Our first battle against the moths was over. The war, however, had only begun.

2. Fanny Frenzy

It’s hard to imagine two creatures whose lives more closely resemble an airtight cocoon of security and love than my cats. They came to us as a “bonded pair” of littermates and best friends, and—except for the two weeks Clayton spent recovering from the surgery to remove his bad half-leg—the two of them have never been separated since the day they were born. They live with a pair of humans who dote on them to a fairly ludicrous degree and who work from home, ensuring that Clayton and Fanny have a near-constant stream of attention and affection pretty much on tap. Our leafy street in Jersey City is generally quiet and serene, and the rhythms of Clayton’s and Fanny’s days—varied mostly by whether and how many squirrels and birds perch on our windowsills to tempt our little would-be predators—have the sort of comforting and predictable sameness that would be the envy of most other cats. And life, for the most part, has always been good to Clayton and Fanny. Unlike so many rescue cats, they never spent a single day of their existence confined to a cage in a shelter. They were found at two weeks of age in the backyard of a kindly cat rescuer who turned them over immediately to a foster network he volunteered with, called Furrever Friends, which placed the two kittens in the home of an experienced kitten foster mom. From what I could tell in our conversations prior to my adopting them, she lavished on Clayton and Fanny (then named Peeta and Katniss—possibly the only genuine hardship they’ve ever had to endure) nearly as much slavish adoration as Laurence and I do now.
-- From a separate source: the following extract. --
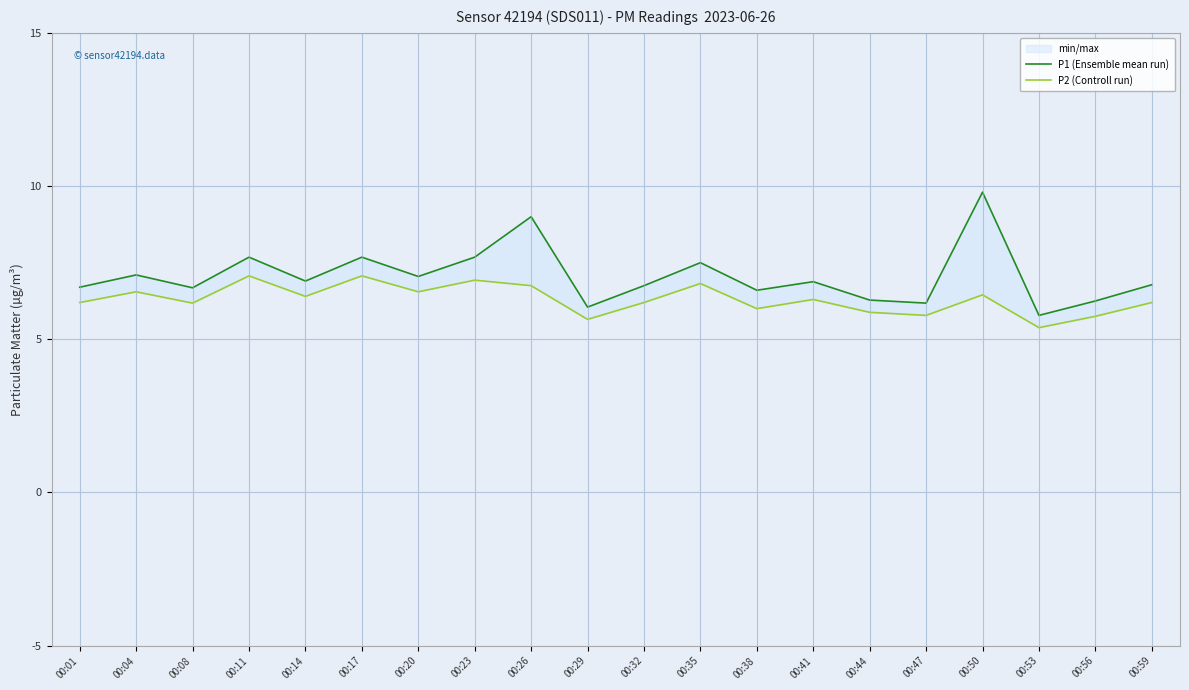

At how many categories does at least one series exceed 7?

8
It’s true that I can’t account for anything that may have happened to them during the first two weeks of their lives. But, then, I doubt that Clayton and Fanny would have much information to offer about those two weeks, either.
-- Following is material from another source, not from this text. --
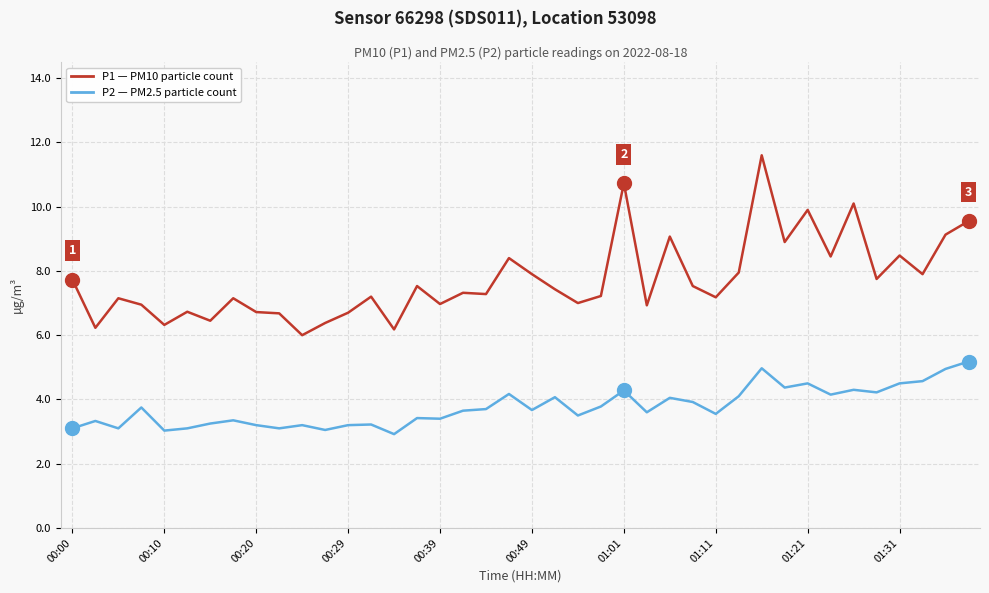

What is the minimum value shown in the chart?

2.9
So it irks me, probably more than it should, when the two of them get more skittish than a given situation seems to call for. I expect—and accept—a certain amount of hissing from Clayton when I run the vacuum cleaner. But I’ll admit that I get a wee bit impatient when I hear that same wild flurry of hissing upon snapping open a plastic garbage bag (“When,” I’ll ask Clayton, “have I ever allowed a single bad thing to happen in this house?”). Or when Fanny, the quintessential “daddy’s girl,” bolts in terror at the sound of Laurence’s footsteps—his tread undeniably heavier than my own—coming up the stairs. Usually, once she’s gotten a few feet away, she’ll boomerang back around to greet Laurence properly, as if having realized mid-flight, Oh, wait—that’s not the Apocalypse. It’s just Laurence walking upstairs! But after six years of hearing that exact same footfall, you’d think she’d have learned to recognize it instantly by now.